Difference between $'$foo' and $"$foo"

  • echo $'$foo': the $'[...]' token around $foo interprets $foo literally (as $foo) and tries to expand ANSI C-like escape sequences in it, which are not present, so echo yields $foo;
  • echo $"$foo": the $"[...]" token around $foo expands $foo to its value (pwd) and tries to translate it if the current locale is not POSIX / C; this is not happening, because either the current locale is POSIX / C or a translation for pwd is not available, so echo yields pwd;
  • echo $`$foo`: the `[...]` token around $foo allows the expansion of $foo, so $foo is expanded to its value (pwd); the expanded value is run in a subshell, whose output (~/scripts) replaces the whole `[...]` token, so echo yields the $ token followed by the ~/scripts token ($~/scripts).

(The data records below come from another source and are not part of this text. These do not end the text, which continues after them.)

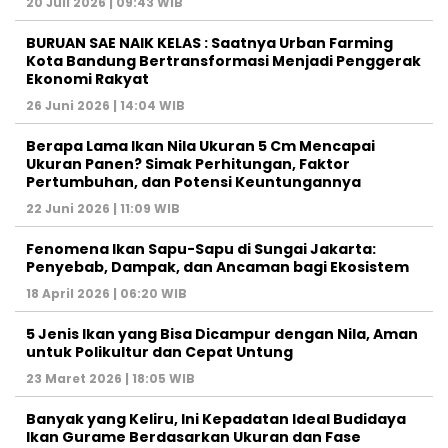
20 Juli 2026 | 09:43 WIB
BURUAN SAE NAIK KELAS : Saatnya Urban Farming
Kota Bandung Bertransformasi Menjadi Penggerak
Ekonomi Rakyat
26 Juni 2026 | 14:04 WIB
Berapa Lama Ikan Nila Ukuran 5 Cm Mencapai
Ukuran Panen? Simak Perhitungan, Faktor
Pertumbuhan, dan Potensi Keuntungannya
22 Juni 2026 | 11:09 WIB
Fenomena Ikan Sapu-Sapu di Sungai Jakarta:
Penyebab, Dampak, dan Ancaman bagi Ekosistem
18 April 2026 | 06:20 WIB
5 Jenis Ikan yang Bisa Dicampur dengan Nila, Aman
untuk Polikultur dan Cepat Untung
23 Maret 2026 | 18:05 WIB
Banyak yang Keliru, Ini Kepadatan Ideal Budidaya
Ikan Gurame Berdasarkan Ukuran dan Fase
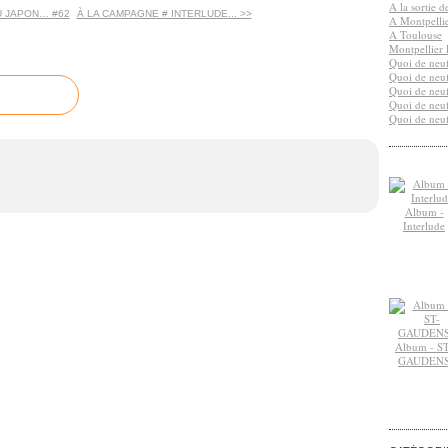
A la sortie 
U JAPON… #62
À LA CAMPAGNE # INTERLUDE... >>
A Montpelli
A Toulouse
Montpellier 
Quoi de neuf
Quoi de neuf
Quoi de neuf
Quoi de neuf
Quoi de neuf
Album -
Interlude
Album - ST
GAUDEN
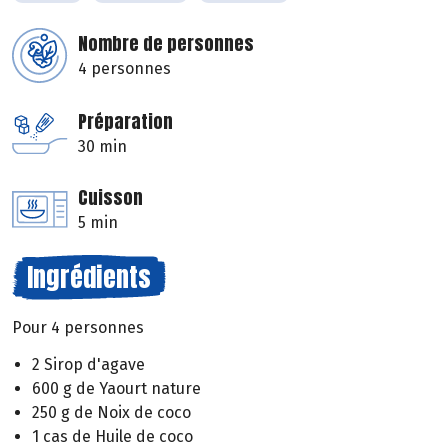
Nombre de personnes
4 personnes
Préparation
30 min
Cuisson
5 min
Ingrédients
Pour 4 personnes
2 Sirop d'agave
600 g de Yaourt nature
250 g de Noix de coco
1 cas de Huile de coco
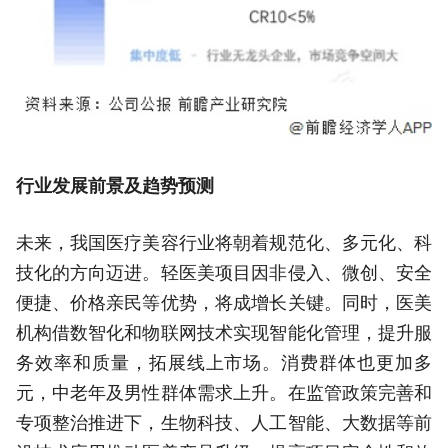
行业发展前景及趋势预测
未来，我国医疗美容行业将朝着规范化、多元化、科
技化的方向迈进。轻医美项目因非侵入、微创、安全
便捷、价格亲民等优势，将成增长关键。同时，医美
机构借数智化和物联网技术实现智能化管理，提升服
务效率和质量，拓展线上市场。消费群体也更加多
元，中老年及男性群体需求上升。在监管政策完善和
专项整治推进下，生物科技、人工智能、大数据等前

Ultimately, the last one prints $~/scripts because $`foo` is a combination of a literal $ followed by a command substitution; so the leading $ is interpreted as a literal $ and the trailing `$foo` as a command substitution.


First case:

echo $'$foo'

Which echos $foo (meaning the first $ in my echo command is dropped)

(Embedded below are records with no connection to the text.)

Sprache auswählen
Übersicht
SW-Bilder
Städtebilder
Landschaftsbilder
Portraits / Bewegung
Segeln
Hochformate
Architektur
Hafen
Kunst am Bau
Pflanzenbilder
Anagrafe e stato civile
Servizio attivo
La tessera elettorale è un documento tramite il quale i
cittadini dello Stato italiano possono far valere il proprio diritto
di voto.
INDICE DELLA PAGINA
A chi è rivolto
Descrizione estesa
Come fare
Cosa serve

The first $ is run as a command. Echo doesn't require spaces between arguments, it just takes them.

So echo $'$foo' expands to run the command $ (which isn't a command so it ignores it) and then echo '$foo'. Anything in '' is taken at face value - it doesn't expand it or anything. You can put what you want in '' and nothing happens.

If you replace the $ with $$ it echos the process ID.


Second:

echo $"$foo"

This echos pwd (which means the bash expands $foo, my variable, to its value)

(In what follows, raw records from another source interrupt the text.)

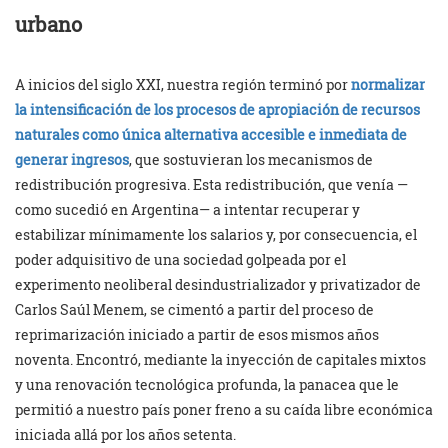
urbano
A inicios del siglo XXI, nuestra región terminó por
normalizar
la intensificación de los procesos de apropiación de recursos
naturales como única alternativa accesible e inmediata de
generar ingresos
, que sostuvieran los mecanismos de
redistribución progresiva. Esta redistribución, que venía —
como sucedió en Argentina— a intentar recuperar y
estabilizar mínimamente los salarios y, por consecuencia, el
poder adquisitivo de una sociedad golpeada por el
experimento neoliberal desindustrializador y privatizador de
Carlos Saúl Menem, se cimentó a partir del proceso de
reprimarización iniciado a partir de esos mismos años
noventa. Encontró, mediante la inyección de capitales mixtos
y una renovación tecnológica profunda, la panacea que le
permitió a nuestro país poner freno a su caída libre económica
iniciada allá por los años setenta.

That's because "" doesn't prevent it expanding. "" is normally used to ensure there is a value to compare to.

If you have a variable that could be empty (e.g. it is from a grep result) then you want to compare to another value / variable, you have to put the first variable in "". This ensures that there is always a comparison to check, rather than just an empty section of code (as bash sees) which gives an error.


Finally, number 3. This is interesting.

echo $`$foo`

This echos $~/scripts (I expected it to print ~/scripts and not $~/scripts)

That's because (in this case) echo is printing the $ character first. Putting something in backticks causes the value of the variable to be run as a command (the better way to do it in more recent versions of bash is $(command))

So first it echos $ then it expands ​`$foo`​ to ​`pwd`​ which is run and returns ~/Scripts. But we had the $ print earlier - so the whole output is $~/Scripts.